▸ EXTRACT TO READ:
------------------------------------

I remember the first time I saw an ingredient you find on candy bars in a high end restaurant kitchen. Soy leciethen was the ingredient. I hate that high end restaurants are using that shit and charging people a fortune for that. You aren't a chef if you can't make great plates from food that grows in the dirt, swims in the ocean, or grazes in the fields plus a little salt and pepper. Technique is what great cooking is built on. I want a potato to taste like a fucking potato. Cryovacs and immersion circulators in my mind are no different than microwaves.

Fucking texting. I hate people texting in my kitchen. When you show up to work, work. Text when you get home.

What we do here is so simple. We don't get any produce delivered. We go to the market and what we find there is what we cook with. So you won't see anymore Creoles soon and we aren't going to serve Cauliflower in summer. That forces us to be creative.

Within three months, we had moved to New Orleans, had a baby, and opened a restaurant. We put up the lights, finished the floor, built this space. So there is an emotional attachment to this restaurant fueled by those hardships. After we opened, we discovered people have a preconceived notion of what pizza is supposed to be. We fight that everyday.

I put my hands on every single pizza that a customer eats. If they don't like it, it means they don't like what I did. And that is humbling.

Wood, sea salt, and Double O flour are my essential kitchen tools. Most of what we do, that is all we need to do it. All of our breads are just flour, sea salt, and water. Those are the most important ingredients.

After a long day, I like to eat cheese and bread and drink beer. I really love St. James which is one of my favorite places to go. Even coming from Bay Area, where there is a cheese shop on nearly every corner, St. James stands out.  It is the best cheese shop I've ever been in. I love everything about it, especially the smell.

The biggest influence in my career was traveling in Europe. Not neccessarily working in the kitchens, because all high end kitchens are pretty much the same. But being able to drive an hour and eat at a place like Auberge du Lac which has had 3 Michelin stars for like 50 years.

------------------------------------

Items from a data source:
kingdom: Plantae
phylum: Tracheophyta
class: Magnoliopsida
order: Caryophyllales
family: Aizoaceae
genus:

------------------------------------

▸ PROBLEMS AND TASKS:
(1) Answer these questions about the text on the pizza restaurant:
(a) Which three things are named as the essential kitchen tools?
(b) To which city did the move take place?
(c) What is the name of the cheese shop called the best one ever visited?
(2) Which kitchen machines or appliances does the text on the pizza restaurant name? List them all.

▸ SOLUTIONS TO EACH TASK:
(1)
(a) Wood, sea salt, and Double O flour.
(b) New Orleans.
(c) St. James.

(2) Cryovacs, immersion circulators, microwaves